Marion’s First Congregational Church hosted its third annual Soup Cook-Off with a variety of offerings from traditional clam chowder to more exotic versions like Brazilian salt cod chowder. There was roasted corn chowder, a vegetarian-style, and even a salmon chowder for the tasting and evaluating. Secret ballots were placed in waiting voting boxes after each tasting, but really everyone was a winner.

Not only were the attendees treated to the finest in soups, but there was also a table full of appetizers and another with beverages.

Prior to the partaking of the night’s main event, Rev. Sheila Rubdi gave the blessing.

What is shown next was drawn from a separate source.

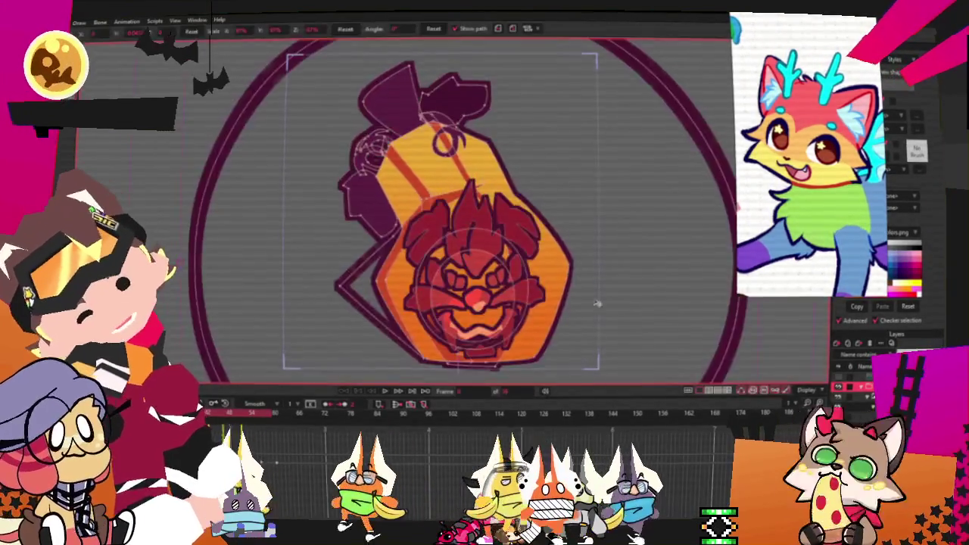
pyautogui.scroll(-2, 613, 312)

Three friends who attend Old Rochester Regional Junior High School – seventh-graders Kyla Horton, Julia Winters, and Michaela Mattson – had spent the morning together cooking up their entry of kale soup. As old friends from way back in their kindergarten years, they are also members of the church’s confirmation class. The trio took first place in the kale soup division, while Kelly Horton won with her chowder entry.

The committee members for this special event were Sally Cottrill, Lillian Snead, June Strunk, Horton, Sue Mattson, and Genie Keel.

Cottrill said that the cook-off is a celebration of good food and fellowship. Funds raised go toward various fellowship activities.

Throughout the evening, the group was entertained by the smooth tunes provided by pianist Truman Tirrell.